-------- Available records --------

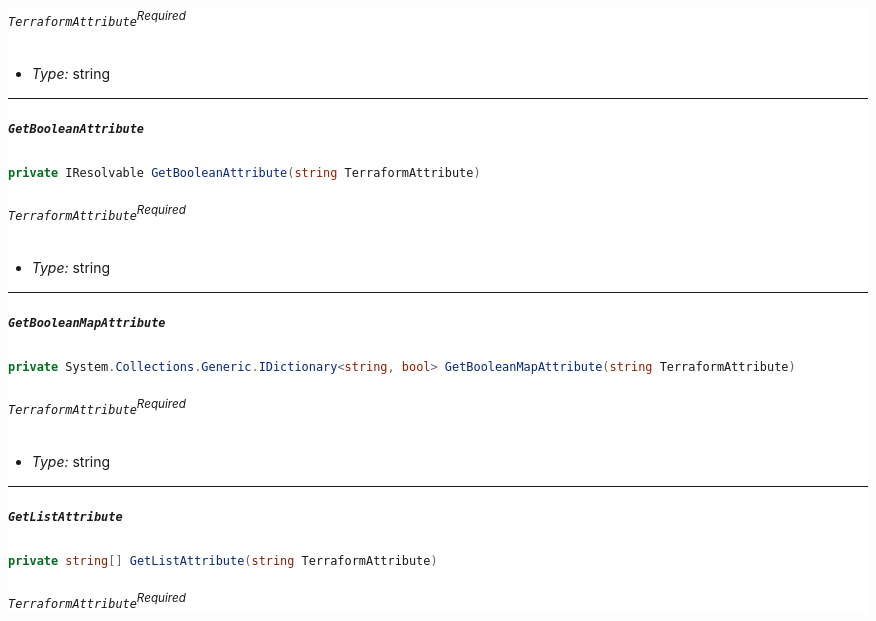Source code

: ###### `TerraformAttribute`<sup>Required</sup> <a name="TerraformAttribute" id="@cdktf/provider-hcp.dataHcpBoundaryCluster.DataHcpBoundaryClusterTimeoutsOutputReference.getAnyMapAttribute.parameter.terraformAttribute"></a>

- *Type:* string

---

##### `GetBooleanAttribute` <a name="GetBooleanAttribute" id="@cdktf/provider-hcp.dataHcpBoundaryCluster.DataHcpBoundaryClusterTimeoutsOutputReference.getBooleanAttribute"></a>

```csharp
private IResolvable GetBooleanAttribute(string TerraformAttribute)
```

###### `TerraformAttribute`<sup>Required</sup> <a name="TerraformAttribute" id="@cdktf/provider-hcp.dataHcpBoundaryCluster.DataHcpBoundaryClusterTimeoutsOutputReference.getBooleanAttribute.parameter.terraformAttribute"></a>

- *Type:* string

---

##### `GetBooleanMapAttribute` <a name="GetBooleanMapAttribute" id="@cdktf/provider-hcp.dataHcpBoundaryCluster.DataHcpBoundaryClusterTimeoutsOutputReference.getBooleanMapAttribute"></a>

```csharp
private System.Collections.Generic.IDictionary<string, bool> GetBooleanMapAttribute(string TerraformAttribute)
```

###### `TerraformAttribute`<sup>Required</sup> <a name="TerraformAttribute" id="@cdktf/provider-hcp.dataHcpBoundaryCluster.DataHcpBoundaryClusterTimeoutsOutputReference.getBooleanMapAttribute.parameter.terraformAttribute"></a>

- *Type:* string

---

##### `GetListAttribute` <a name="GetListAttribute" id="@cdktf/provider-hcp.dataHcpBoundaryCluster.DataHcpBoundaryClusterTimeoutsOutputReference.getListAttribute"></a>

```csharp
private string[] GetListAttribute(string TerraformAttribute)
```

###### `TerraformAttribute`<sup>Required</sup> <a name="TerraformAttribute" id="@cdktf/provider-hcp.dataHcpBoundaryCluster.DataHcpBoundaryClusterTimeoutsOutputReference.getListAttribute.parameter.terraformAttribute"></a>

--------

Instructions for the task
Where the word "name" appears in a line of the entries, copy that line.

Output for this task
: ###### `TerraformAttribute`<sup>Required</sup> <a name="TerraformAttribute" id="@cdktf/provider-hcp.dataHcpBoundaryCluster.DataHcpBoundaryClusterTimeoutsOutputReference.getAnyMapAttribute.parameter.terraformAttribute"></a>
##### `GetBooleanAttribute` <a name="GetBooleanAttribute" id="@cdktf/provider-hcp.dataHcpBoundaryCluster.DataHcpBoundaryClusterTimeoutsOutputReference.getBooleanAttribute"></a>
###### `TerraformAttribute`<sup>Required</sup> <a name="TerraformAttribute" id="@cdktf/provider-hcp.dataHcpBoundaryCluster.DataHcpBoundaryClusterTimeoutsOutputReference.getBooleanAttribute.parameter.terraformAttribute"></a>
##### `GetBooleanMapAttribute` <a name="GetBooleanMapAttribute" id="@cdktf/provider-hcp.dataHcpBoundaryCluster.DataHcpBoundaryClusterTimeoutsOutputReference.getBooleanMapAttribute"></a>
###### `TerraformAttribute`<sup>Required</sup> <a name="TerraformAttribute" id="@cdktf/provider-hcp.dataHcpBoundaryCluster.DataHcpBoundaryClusterTimeoutsOutputReference.getBooleanMapAttribute.parameter.terraformAttribute"></a>
##### `GetListAttribute` <a name="GetListAttribute" id="@cdktf/provider-hcp.dataHcpBoundaryCluster.DataHcpBoundaryClusterTimeoutsOutputReference.getListAttribute"></a>
###### `TerraformAttribute`<sup>Required</sup> <a name="TerraformAttribute" id="@cdktf/provider-hcp.dataHcpBoundaryCluster.DataHcpBoundaryClusterTimeoutsOutputReference.getListAttribute.parameter.terraformAttribute"></a>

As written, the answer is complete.